**TEXT PROVIDED:**
· · · · · · ·

Tuesday, December 18, 2012


The Art Of Silence And Death, By Michael Haneke

Emmanuelle Riva as Anne, comforted by Jean-Louis Trintignant as Georges in Michael Haneke's "Amour".  Sony Pictures Classics


Omar P.L. Moore/        Follow popcornreel on Twitter FOLLOW                                           
Tuesday, December 18, 2012

One of the most intelligent and sincere conversations about death and old age I've ever seen on film, "Amour", Michael Haneke's drama, is a careful look at former music teachers Georges (Jean-Louis Trintignant) and Anne (Emmanuelle Riva), in their eighties, as they cope with the deterioration of Anne, who abruptly lapses into dementia.  Georges and Anne love each other very much.  They've been married for many years.  Anne's daughter Eva (Haneke alumna Isabelle Huppert) makes several visits to their sparse house in Paris.  Georges' male music student (Alexandre Tharaud), a borderline smug sort, has emerged as a renowned musician who performs concerts worldwide.  Like Georges he struggles with his feelings around Anne's rapidly debilitating condition.

You feel life slowly pass you by in Mr. Haneke's "Amour", a film far more restrained in the biting contempt or punishments the director often has for his audience ("Funny Games").  Georges himself cannot move on with life however, and while everyone in his life, including Anne, is doing so, there's undeniable tension within Georges.  He's uneasy about life -- not necessarily his own -- but with loneliness and the idea that each of the people he loves will eventually be ready to leave and move on and leave him behind.  (I suspect Georges wants to really live but he's not being allowed to.)  They have their own families and concerns, and as matters are discussed they appear trivial and banal, reinforcing the loneliness of the caring, dutiful Georges.  Perhaps he wants to be alone.  Mr. Trintignant, France's legend, does fine work both concealing and not concealing his anger, his pain and his burden.

· · · · · · ·

**DATA RECORDS:**
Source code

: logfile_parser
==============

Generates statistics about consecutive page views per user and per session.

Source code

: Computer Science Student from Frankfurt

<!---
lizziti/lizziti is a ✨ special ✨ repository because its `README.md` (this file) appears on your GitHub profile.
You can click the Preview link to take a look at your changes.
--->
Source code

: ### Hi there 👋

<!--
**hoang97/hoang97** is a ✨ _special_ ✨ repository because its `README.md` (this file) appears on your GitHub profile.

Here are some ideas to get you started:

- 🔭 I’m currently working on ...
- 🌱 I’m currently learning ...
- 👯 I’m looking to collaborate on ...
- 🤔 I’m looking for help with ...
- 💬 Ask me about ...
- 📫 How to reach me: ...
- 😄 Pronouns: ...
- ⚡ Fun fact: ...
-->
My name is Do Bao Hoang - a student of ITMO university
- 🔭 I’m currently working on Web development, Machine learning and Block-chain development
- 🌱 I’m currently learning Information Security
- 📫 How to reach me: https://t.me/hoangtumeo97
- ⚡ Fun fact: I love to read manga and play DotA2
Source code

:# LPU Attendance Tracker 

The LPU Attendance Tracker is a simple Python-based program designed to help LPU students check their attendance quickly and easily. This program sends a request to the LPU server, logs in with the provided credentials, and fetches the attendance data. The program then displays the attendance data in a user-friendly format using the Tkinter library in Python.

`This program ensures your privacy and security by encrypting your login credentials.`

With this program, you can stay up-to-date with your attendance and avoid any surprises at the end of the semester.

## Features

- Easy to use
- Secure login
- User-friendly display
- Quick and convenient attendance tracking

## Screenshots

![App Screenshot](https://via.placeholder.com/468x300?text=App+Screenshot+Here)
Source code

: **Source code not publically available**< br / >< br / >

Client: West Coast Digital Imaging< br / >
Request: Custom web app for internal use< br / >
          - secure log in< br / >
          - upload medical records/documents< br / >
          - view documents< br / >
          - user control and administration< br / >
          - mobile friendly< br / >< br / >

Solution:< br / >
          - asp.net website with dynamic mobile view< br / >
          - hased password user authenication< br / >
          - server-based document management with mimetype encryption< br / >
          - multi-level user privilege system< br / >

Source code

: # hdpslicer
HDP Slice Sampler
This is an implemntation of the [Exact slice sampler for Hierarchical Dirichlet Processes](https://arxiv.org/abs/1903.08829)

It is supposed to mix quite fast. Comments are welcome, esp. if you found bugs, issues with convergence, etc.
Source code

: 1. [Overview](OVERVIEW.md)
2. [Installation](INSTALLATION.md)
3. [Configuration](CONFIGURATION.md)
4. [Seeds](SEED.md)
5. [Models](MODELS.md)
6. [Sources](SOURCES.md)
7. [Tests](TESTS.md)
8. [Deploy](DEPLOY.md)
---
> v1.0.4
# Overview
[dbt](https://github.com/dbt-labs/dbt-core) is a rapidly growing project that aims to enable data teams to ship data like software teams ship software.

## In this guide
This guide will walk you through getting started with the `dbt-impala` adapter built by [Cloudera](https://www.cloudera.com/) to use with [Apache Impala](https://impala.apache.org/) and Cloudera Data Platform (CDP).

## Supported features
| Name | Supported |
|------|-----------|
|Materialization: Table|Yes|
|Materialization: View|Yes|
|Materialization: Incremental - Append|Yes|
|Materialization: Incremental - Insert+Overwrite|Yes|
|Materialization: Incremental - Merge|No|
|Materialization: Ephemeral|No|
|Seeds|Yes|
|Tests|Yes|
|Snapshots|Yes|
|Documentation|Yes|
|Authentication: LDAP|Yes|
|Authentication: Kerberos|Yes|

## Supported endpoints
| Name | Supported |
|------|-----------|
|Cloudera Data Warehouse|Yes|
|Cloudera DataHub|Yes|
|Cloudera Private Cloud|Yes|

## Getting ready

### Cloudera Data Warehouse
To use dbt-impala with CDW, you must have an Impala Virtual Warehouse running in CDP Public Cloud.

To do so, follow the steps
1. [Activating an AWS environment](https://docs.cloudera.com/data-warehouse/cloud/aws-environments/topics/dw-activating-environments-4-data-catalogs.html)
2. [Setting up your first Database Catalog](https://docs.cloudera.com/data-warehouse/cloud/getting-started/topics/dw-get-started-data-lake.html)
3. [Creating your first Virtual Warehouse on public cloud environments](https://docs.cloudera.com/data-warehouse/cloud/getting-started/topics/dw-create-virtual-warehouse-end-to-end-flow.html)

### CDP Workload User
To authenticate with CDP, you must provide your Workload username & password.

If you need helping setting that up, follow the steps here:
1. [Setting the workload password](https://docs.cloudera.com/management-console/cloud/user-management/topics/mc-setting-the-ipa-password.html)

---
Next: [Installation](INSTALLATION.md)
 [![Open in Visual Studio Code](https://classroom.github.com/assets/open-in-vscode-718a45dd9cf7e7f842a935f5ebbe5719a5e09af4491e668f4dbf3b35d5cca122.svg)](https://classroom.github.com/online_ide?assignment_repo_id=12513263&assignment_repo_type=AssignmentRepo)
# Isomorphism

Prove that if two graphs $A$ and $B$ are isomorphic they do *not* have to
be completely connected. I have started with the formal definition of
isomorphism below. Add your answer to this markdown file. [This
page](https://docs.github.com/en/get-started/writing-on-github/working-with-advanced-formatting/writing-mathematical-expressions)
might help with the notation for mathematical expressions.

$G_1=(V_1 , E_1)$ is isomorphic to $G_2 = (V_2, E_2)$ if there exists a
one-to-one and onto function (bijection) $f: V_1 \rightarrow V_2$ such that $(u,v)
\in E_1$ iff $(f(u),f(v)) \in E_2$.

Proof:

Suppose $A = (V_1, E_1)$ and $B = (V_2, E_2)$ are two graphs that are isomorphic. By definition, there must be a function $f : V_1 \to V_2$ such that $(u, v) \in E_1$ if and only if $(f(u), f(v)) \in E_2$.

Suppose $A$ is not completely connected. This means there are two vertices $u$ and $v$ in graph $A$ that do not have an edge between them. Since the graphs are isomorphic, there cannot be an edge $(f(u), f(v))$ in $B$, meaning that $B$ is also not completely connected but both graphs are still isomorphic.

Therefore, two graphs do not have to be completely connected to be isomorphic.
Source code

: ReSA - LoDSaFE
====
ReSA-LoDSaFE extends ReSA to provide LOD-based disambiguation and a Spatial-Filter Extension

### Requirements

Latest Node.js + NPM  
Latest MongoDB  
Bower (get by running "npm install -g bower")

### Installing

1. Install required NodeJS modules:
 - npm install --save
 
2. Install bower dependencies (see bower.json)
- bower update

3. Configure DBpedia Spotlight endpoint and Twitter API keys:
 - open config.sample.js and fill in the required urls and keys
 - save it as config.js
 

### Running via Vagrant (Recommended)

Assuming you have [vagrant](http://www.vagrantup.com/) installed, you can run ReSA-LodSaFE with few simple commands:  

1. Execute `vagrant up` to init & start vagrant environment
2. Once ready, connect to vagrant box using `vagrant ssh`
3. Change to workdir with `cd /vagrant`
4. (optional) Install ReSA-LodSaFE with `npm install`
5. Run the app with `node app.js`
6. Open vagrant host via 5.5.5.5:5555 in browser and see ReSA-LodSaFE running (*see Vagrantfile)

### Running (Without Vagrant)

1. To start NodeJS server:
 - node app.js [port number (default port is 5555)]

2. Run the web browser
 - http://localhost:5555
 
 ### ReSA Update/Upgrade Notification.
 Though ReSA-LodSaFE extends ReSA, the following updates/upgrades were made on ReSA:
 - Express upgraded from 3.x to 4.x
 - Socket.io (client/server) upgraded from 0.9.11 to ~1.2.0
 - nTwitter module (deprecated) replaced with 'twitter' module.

· · · · · · ·

**THINGS TO DO:**
[1] According to the review of "Amour," what work did Georges and Anne do before?
[2] Transcribe the review of "Amour" word for word, everything from "Omar P.L. Moore/" down to "rapidly debilitating condition.".

**ANSWERS TO EACH TASK:**
[1] They were music teachers.

[2]
Omar P.L. Moore/        Follow popcornreel on Twitter FOLLOW                                           
Tuesday, December 18, 2012

One of the most intelligent and sincere conversations about death and old age I've ever seen on film, "Amour", Michael Haneke's drama, is a careful look at former music teachers Georges (Jean-Louis Trintignant) and Anne (Emmanuelle Riva), in their eighties, as they cope with the deterioration of Anne, who abruptly lapses into dementia.  Georges and Anne love each other very much.  They've been married for many years.  Anne's daughter Eva (Haneke alumna Isabelle Huppert) makes several visits to their sparse house in Paris.  Georges' male music student (Alexandre Tharaud), a borderline smug sort, has emerged as a renowned musician who performs concerts worldwide.  Like Georges he struggles with his feelings around Anne's rapidly debilitating condition.